Sithisarankul P, Weaver V M, Diener-West M, Strickland P T
Department of Environmental Health Sciences, Johns Hopkins School of Hygiene and Public Health, Baltimore, MD 21205 USA.
Southeast Asian J Trop Med Public Health. 1997 Jun;28(2):404-9.
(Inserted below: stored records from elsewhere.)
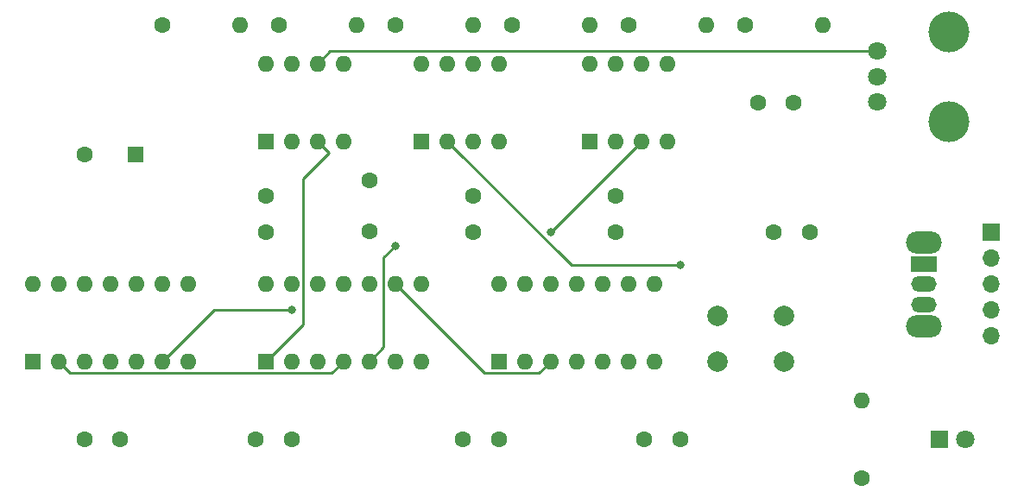
<source format=gbr>
%TF.GenerationSoftware,KiCad,Pcbnew,(7.0.0)*%
%TF.CreationDate,2023-05-14T14:46:27-04:00*%
%TF.ProjectId,8bc_clock,3862635f-636c-46f6-936b-2e6b69636164,rev?*%
%TF.SameCoordinates,Original*%
%TF.FileFunction,Copper,L4,Bot*%
%TF.FilePolarity,Positive*%
%FSLAX46Y46*%
G04 Gerber Fmt 4.6, Leading zero omitted, Abs format (unit mm)*
G04 Created by KiCad (PCBNEW (7.0.0)) date 2023-05-14 14:46:27*
%MOMM*%
%LPD*%
G01*
G04 APERTURE LIST*
%TA.AperFunction,ComponentPad*%
%ADD10C,2.000000*%
%TD*%
%TA.AperFunction,ComponentPad*%
%ADD11R,1.800000X1.800000*%
%TD*%
%TA.AperFunction,ComponentPad*%
%ADD12C,1.800000*%
%TD*%
%TA.AperFunction,ComponentPad*%
%ADD13C,1.600000*%
%TD*%
%TA.AperFunction,ComponentPad*%
%ADD14O,1.600000X1.600000*%
%TD*%
%TA.AperFunction,ComponentPad*%
%ADD15R,1.600000X1.600000*%
%TD*%
%TA.AperFunction,WasherPad*%
%ADD16C,4.000000*%
%TD*%
%TA.AperFunction,ComponentPad*%
%ADD17O,3.500000X2.200000*%
%TD*%
%TA.AperFunction,ComponentPad*%
%ADD18R,2.500000X1.500000*%
%TD*%
%TA.AperFunction,ComponentPad*%
%ADD19O,2.500000X1.500000*%
%TD*%
%TA.AperFunction,ComponentPad*%
%ADD20R,1.700000X1.700000*%
%TD*%
%TA.AperFunction,ComponentPad*%
%ADD21O,1.700000X1.700000*%
%TD*%
%TA.AperFunction,ViaPad*%
%ADD22C,0.800000*%
%TD*%
%TA.AperFunction,Conductor*%
%ADD23C,0.250000*%
%TD*%
G04 APERTURE END LIST*
D10*
%TO.P,SW2,1*%
%TO.N,GND*%
X153520000Y-92020000D03*
X160020000Y-92020000D03*
%TO.P,SW2,2*%
%TO.N,Net-(U2-TR)*%
X153520000Y-96520000D03*
X160020000Y-96520000D03*
%TD*%
D11*
%TO.P,D1,1,K*%
%TO.N,Net-(D1-K)*%
X175259999Y-104139999D03*
D12*
%TO.P,D1,2,A*%
%TO.N,CLK*%
X177800000Y-104140000D03*
%TD*%
D13*
%TO.P,R1,1*%
%TO.N,+5V*%
X99060000Y-63500000D03*
D14*
%TO.P,R1,2*%
%TO.N,Net-(U1-DIS)*%
X106679999Y-63499999D03*
%TD*%
D15*
%TO.P,U1,1,GND*%
%TO.N,GND*%
X109219999Y-74919999D03*
D14*
%TO.P,U1,2,TR*%
%TO.N,Net-(U1-THR)*%
X111759999Y-74919999D03*
%TO.P,U1,3,Q*%
%TO.N,Net-(U1-Q)*%
X114299999Y-74919999D03*
%TO.P,U1,4,R*%
%TO.N,+5V*%
X116839999Y-74919999D03*
%TO.P,U1,5,CV*%
%TO.N,Net-(U1-CV)*%
X116839999Y-67299999D03*
%TO.P,U1,6,THR*%
%TO.N,Net-(U1-THR)*%
X114299999Y-67299999D03*
%TO.P,U1,7,DIS*%
%TO.N,Net-(U1-DIS)*%
X111759999Y-67299999D03*
%TO.P,U1,8,VCC*%
%TO.N,+5V*%
X109219999Y-67299999D03*
%TD*%
D13*
%TO.P,C7,1*%
%TO.N,+5V*%
X132080000Y-104140000D03*
%TO.P,C7,2*%
%TO.N,GND*%
X128580000Y-104140000D03*
%TD*%
%TO.P,C5,1*%
%TO.N,Net-(U3-CV)*%
X157480000Y-71120000D03*
%TO.P,C5,2*%
%TO.N,GND*%
X160980000Y-71120000D03*
%TD*%
D15*
%TO.P,C2,1*%
%TO.N,Net-(U1-THR)*%
X96439999Y-76199999D03*
D13*
%TO.P,C2,2*%
%TO.N,GND*%
X91440000Y-76200000D03*
%TD*%
%TO.P,C4,1*%
%TO.N,Net-(U2-DIS)*%
X129540000Y-80320000D03*
%TO.P,C4,2*%
%TO.N,GND*%
X129540000Y-83820000D03*
%TD*%
%TO.P,C3,1*%
%TO.N,Net-(U2-CV)*%
X159060000Y-83820000D03*
%TO.P,C3,2*%
%TO.N,GND*%
X162560000Y-83820000D03*
%TD*%
%TO.P,C10,1*%
%TO.N,GND*%
X149860000Y-104140000D03*
%TO.P,C10,2*%
%TO.N,+5V*%
X146360000Y-104140000D03*
%TD*%
D16*
%TO.P,RV1,*%
%TO.N,*%
X176210000Y-64180000D03*
X176210000Y-72980000D03*
D12*
%TO.P,RV1,1,1*%
%TO.N,unconnected-(RV1-Pad1)*%
X169210000Y-71080000D03*
%TO.P,RV1,2,2*%
%TO.N,Net-(R2-Pad2)*%
X169210000Y-68580000D03*
%TO.P,RV1,3,3*%
%TO.N,Net-(U1-THR)*%
X169210000Y-66080000D03*
%TD*%
D17*
%TO.P,SW1,*%
%TO.N,*%
X173764999Y-84829999D03*
X173764999Y-93029999D03*
D18*
%TO.P,SW1,1,A*%
%TO.N,Net-(SW1-A)*%
X173764999Y-86929999D03*
D19*
%TO.P,SW1,2,B*%
%TO.N,GND*%
X173764999Y-88929999D03*
%TO.P,SW1,3,C*%
%TO.N,Net-(SW1-C)*%
X173764999Y-90929999D03*
%TD*%
D13*
%TO.P,C6,1*%
%TO.N,+5V*%
X143520000Y-83820000D03*
%TO.P,C6,2*%
%TO.N,GND*%
X143520000Y-80320000D03*
%TD*%
%TO.P,R3,1*%
%TO.N,+5V*%
X121920000Y-63500000D03*
D14*
%TO.P,R3,2*%
%TO.N,Net-(U2-DIS)*%
X129539999Y-63499999D03*
%TD*%
D15*
%TO.P,U5,1*%
%TO.N,Net-(U1-Q)*%
X109219999Y-96519999D03*
D14*
%TO.P,U5,2*%
%TO.N,Net-(U3-Q)*%
X111759999Y-96519999D03*
%TO.P,U5,3*%
%TO.N,Net-(U5-Pad3)*%
X114299999Y-96519999D03*
%TO.P,U5,4*%
%TO.N,Net-(U4-Pad2)*%
X116839999Y-96519999D03*
%TO.P,U5,5*%
%TO.N,Net-(U2-Q)*%
X119379999Y-96519999D03*
%TO.P,U5,6*%
%TO.N,Net-(U5-Pad6)*%
X121919999Y-96519999D03*
%TO.P,U5,7,GND*%
%TO.N,GND*%
X124459999Y-96519999D03*
%TO.P,U5,8*%
%TO.N,CLK*%
X124459999Y-88899999D03*
%TO.P,U5,9*%
%TO.N,Net-(U5-Pad9)*%
X121919999Y-88899999D03*
%TO.P,U5,10*%
%TO.N,Net-(U4-Pad6)*%
X119379999Y-88899999D03*
%TO.P,U5,11*%
%TO.N,unconnected-(U5-Pad11)*%
X116839999Y-88899999D03*
%TO.P,U5,12*%
%TO.N,unconnected-(U5-Pad12)*%
X114299999Y-88899999D03*
%TO.P,U5,13*%
%TO.N,unconnected-(U5-Pad13)*%
X111759999Y-88899999D03*
%TO.P,U5,14,VCC*%
%TO.N,+5V*%
X109219999Y-88899999D03*
%TD*%
D13*
%TO.P,R6,1*%
%TO.N,+5V*%
X156210000Y-63500000D03*
D14*
%TO.P,R6,2*%
%TO.N,Net-(SW1-C)*%
X163829999Y-63499999D03*
%TD*%
D13*
%TO.P,C9,1*%
%TO.N,GND*%
X94940000Y-104140000D03*
%TO.P,C9,2*%
%TO.N,+5V*%
X91440000Y-104140000D03*
%TD*%
%TO.P,R5,1*%
%TO.N,+5V*%
X144780000Y-63500000D03*
D14*
%TO.P,R5,2*%
%TO.N,Net-(SW1-A)*%
X152399999Y-63499999D03*
%TD*%
D13*
%TO.P,R4,1*%
%TO.N,+5V*%
X133350000Y-63500000D03*
D14*
%TO.P,R4,2*%
%TO.N,Net-(U2-TR)*%
X140969999Y-63499999D03*
%TD*%
D15*
%TO.P,U3,1,GND*%
%TO.N,GND*%
X140979999Y-74919999D03*
D14*
%TO.P,U3,2,TR*%
%TO.N,Net-(SW1-A)*%
X143519999Y-74919999D03*
%TO.P,U3,3,Q*%
%TO.N,Net-(U3-Q)*%
X146059999Y-74919999D03*
%TO.P,U3,4,R*%
%TO.N,Net-(SW1-C)*%
X148599999Y-74919999D03*
%TO.P,U3,5,CV*%
%TO.N,Net-(U3-CV)*%
X148599999Y-67299999D03*
%TO.P,U3,6,THR*%
%TO.N,GND*%
X146059999Y-67299999D03*
%TO.P,U3,7,DIS*%
%TO.N,unconnected-(U3-DIS-Pad7)*%
X143519999Y-67299999D03*
%TO.P,U3,8,VCC*%
%TO.N,+5V*%
X140979999Y-67299999D03*
%TD*%
D13*
%TO.P,C1,1*%
%TO.N,Net-(U1-CV)*%
X119380000Y-78740000D03*
%TO.P,C1,2*%
%TO.N,GND*%
X119380000Y-83740000D03*
%TD*%
%TO.P,C8,1*%
%TO.N,+5V*%
X109220000Y-83820000D03*
%TO.P,C8,2*%
%TO.N,GND*%
X109220000Y-80320000D03*
%TD*%
%TO.P,R7,1*%
%TO.N,GND*%
X167640000Y-107950000D03*
D14*
%TO.P,R7,2*%
%TO.N,Net-(D1-K)*%
X167639999Y-100329999D03*
%TD*%
D20*
%TO.P,J1,1,Pin_1*%
%TO.N,+5V*%
X180364999Y-83849999D03*
D21*
%TO.P,J1,2,Pin_2*%
%TO.N,GND*%
X180364999Y-86389999D03*
%TO.P,J1,3,Pin_3*%
%TO.N,CLK*%
X180364999Y-88929999D03*
%TO.P,J1,4,Pin_4*%
%TO.N,!CLK*%
X180364999Y-91469999D03*
%TO.P,J1,5,Pin_5*%
%TO.N,HLT*%
X180364999Y-94009999D03*
%TD*%
D13*
%TO.P,R2,1*%
%TO.N,Net-(U1-DIS)*%
X110490000Y-63500000D03*
D14*
%TO.P,R2,2*%
%TO.N,Net-(R2-Pad2)*%
X118109999Y-63499999D03*
%TD*%
D15*
%TO.P,U6,1*%
%TO.N,Net-(U5-Pad3)*%
X132079999Y-96519999D03*
D14*
%TO.P,U6,2*%
%TO.N,Net-(U5-Pad6)*%
X134619999Y-96519999D03*
%TO.P,U6,3*%
%TO.N,Net-(U5-Pad9)*%
X137159999Y-96519999D03*
%TO.P,U6,4*%
%TO.N,unconnected-(U6-Pad4)*%
X139699999Y-96519999D03*
%TO.P,U6,5*%
%TO.N,unconnected-(U6-Pad5)*%
X142239999Y-96519999D03*
%TO.P,U6,6*%
%TO.N,unconnected-(U6-Pad6)*%
X144779999Y-96519999D03*
%TO.P,U6,7,GND*%
%TO.N,GND*%
X147319999Y-96519999D03*
%TO.P,U6,8*%
%TO.N,unconnected-(U6-Pad8)*%
X147319999Y-88899999D03*
%TO.P,U6,9*%
%TO.N,unconnected-(U6-Pad9)*%
X144779999Y-88899999D03*
%TO.P,U6,10*%
%TO.N,unconnected-(U6-Pad10)*%
X142239999Y-88899999D03*
%TO.P,U6,11*%
%TO.N,unconnected-(U6-Pad11)*%
X139699999Y-88899999D03*
%TO.P,U6,12*%
%TO.N,unconnected-(U6-Pad12)*%
X137159999Y-88899999D03*
%TO.P,U6,13*%
%TO.N,unconnected-(U6-Pad13)*%
X134619999Y-88899999D03*
%TO.P,U6,14,VCC*%
%TO.N,+5V*%
X132079999Y-88899999D03*
%TD*%
D13*
%TO.P,C11,1*%
%TO.N,GND*%
X111760000Y-104140000D03*
%TO.P,C11,2*%
%TO.N,+5V*%
X108260000Y-104140000D03*
%TD*%
D15*
%TO.P,U2,1,GND*%
%TO.N,GND*%
X124479999Y-74919999D03*
D14*
%TO.P,U2,2,TR*%
%TO.N,Net-(U2-TR)*%
X127019999Y-74919999D03*
%TO.P,U2,3,Q*%
%TO.N,Net-(U2-Q)*%
X129559999Y-74919999D03*
%TO.P,U2,4,R*%
%TO.N,+5V*%
X132099999Y-74919999D03*
%TO.P,U2,5,CV*%
%TO.N,Net-(U2-CV)*%
X132099999Y-67299999D03*
%TO.P,U2,6,THR*%
%TO.N,Net-(U2-DIS)*%
X129559999Y-67299999D03*
%TO.P,U2,7,DIS*%
X127019999Y-67299999D03*
%TO.P,U2,8,VCC*%
%TO.N,+5V*%
X124479999Y-67299999D03*
%TD*%
D15*
%TO.P,U4,1*%
%TO.N,Net-(U3-Q)*%
X86359999Y-96519999D03*
D14*
%TO.P,U4,2*%
%TO.N,Net-(U4-Pad2)*%
X88899999Y-96519999D03*
%TO.P,U4,3*%
%TO.N,CLK*%
X91439999Y-96519999D03*
%TO.P,U4,4*%
%TO.N,!CLK*%
X93979999Y-96519999D03*
%TO.P,U4,5*%
%TO.N,HLT*%
X96519999Y-96519999D03*
%TO.P,U4,6*%
%TO.N,Net-(U4-Pad6)*%
X99059999Y-96519999D03*
%TO.P,U4,7,GND*%
%TO.N,GND*%
X101599999Y-96519999D03*
%TO.P,U4,8*%
%TO.N,unconnected-(U4-Pad8)*%
X101599999Y-88899999D03*
%TO.P,U4,9*%
%TO.N,unconnected-(U4-Pad9)*%
X99059999Y-88899999D03*
%TO.P,U4,10*%
%TO.N,unconnected-(U4-Pad10)*%
X96519999Y-88899999D03*
%TO.P,U4,11*%
%TO.N,unconnected-(U4-Pad11)*%
X93979999Y-88899999D03*
%TO.P,U4,12*%
%TO.N,unconnected-(U4-Pad12)*%
X91439999Y-88899999D03*
%TO.P,U4,13*%
%TO.N,unconnected-(U4-Pad13)*%
X88899999Y-88899999D03*
%TO.P,U4,14,VCC*%
%TO.N,+5V*%
X86359999Y-88899999D03*
%TD*%
D22*
%TO.N,Net-(U2-TR)*%
X149860000Y-87084500D03*
%TO.N,Net-(U2-Q)*%
X121920000Y-85185500D03*
%TO.N,Net-(U3-Q)*%
X137160000Y-83820000D03*
%TO.N,Net-(U4-Pad6)*%
X111760000Y-91440000D03*
%TD*%
D23*
%TO.N,Net-(U1-THR)*%
X115520000Y-66080000D02*
X114300000Y-67300000D01*
X169210000Y-66080000D02*
X115520000Y-66080000D01*
%TO.N,Net-(U2-TR)*%
X149860000Y-87084500D02*
X139184500Y-87084500D01*
X139184500Y-87084500D02*
X127020000Y-74920000D01*
%TO.N,Net-(U1-Q)*%
X115425000Y-76045000D02*
X112885000Y-78585000D01*
X114300000Y-74920000D02*
X115425000Y-76045000D01*
X112885000Y-92855000D02*
X109220000Y-96520000D01*
X112885000Y-78585000D02*
X112885000Y-92855000D01*
%TO.N,Net-(U2-Q)*%
X121920000Y-85185500D02*
X120795000Y-86310500D01*
X120795000Y-95105000D02*
X119380000Y-96520000D01*
X120795000Y-86310500D02*
X120795000Y-95105000D01*
%TO.N,Net-(U3-Q)*%
X146060000Y-74920000D02*
X137160000Y-83820000D01*
%TO.N,Net-(U4-Pad2)*%
X88900000Y-96520000D02*
X90025000Y-97645000D01*
X90025000Y-97645000D02*
X115715000Y-97645000D01*
X115715000Y-97645000D02*
X116840000Y-96520000D01*
%TO.N,Net-(U4-Pad6)*%
X99060000Y-96520000D02*
X104140000Y-91440000D01*
X104140000Y-91440000D02*
X111760000Y-91440000D01*
%TO.N,Net-(U5-Pad9)*%
X121920000Y-88900000D02*
X130665000Y-97645000D01*
X136035000Y-97645000D02*
X137160000Y-96520000D01*
X130665000Y-97645000D02*
X136035000Y-97645000D01*
%TD*%
M02*

</source>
Collinearity is the situation which arises in multiple regression when some or all of the explanatory variables are so highly correlated with one another that it becomes very difficult, if not impossible, to disentangle their influences and obtain a reasonably precise estimate of their effects. Suppressor variable is one of the extreme situations of collinearity that one variable can substantially increase the multiple correlation when combined with a variable that is only modestly correlated with the response variable. In this study, we describe the process by which we disentangled and discovered multicollinearity and its consequences, namely artificial interaction, using the data from cross-sectional quantification of several biomarkers. We showed how the collinearity between one biomarker (blood lead level) and another (urinary trans, trans-muconic acid) and their interaction (blood lead level* urinary trans, trans-muconic acid) can lead to the observed artificial interaction on the third biomarker (urinary 5-aminolevulinic acid).
共线性是多元回归中出现的一种情况,即部分或所有解释变量彼此高度相关,以至于即便不是不可能,也会变得很难理清它们的影响并获得对其效应的合理精确估计。抑制变量是共线性的极端情况之一,即一个变量与和响应变量仅有适度相关性的变量组合时,会大幅提高多重相关性。在本研究中,我们描述了利用几种生物标志物横断面定量数据理清并发现多重共线性及其后果(即人为交互作用)的过程。我们展示了一种生物标志物(血铅水平)与另一种生物标志物(尿反式、反式粘康酸)之间的共线性及其交互作用(血铅水平*尿反式、反式粘康酸)如何导致在第三种生物标志物(尿δ-氨基乙酰丙酸)上观察到的人为交互作用。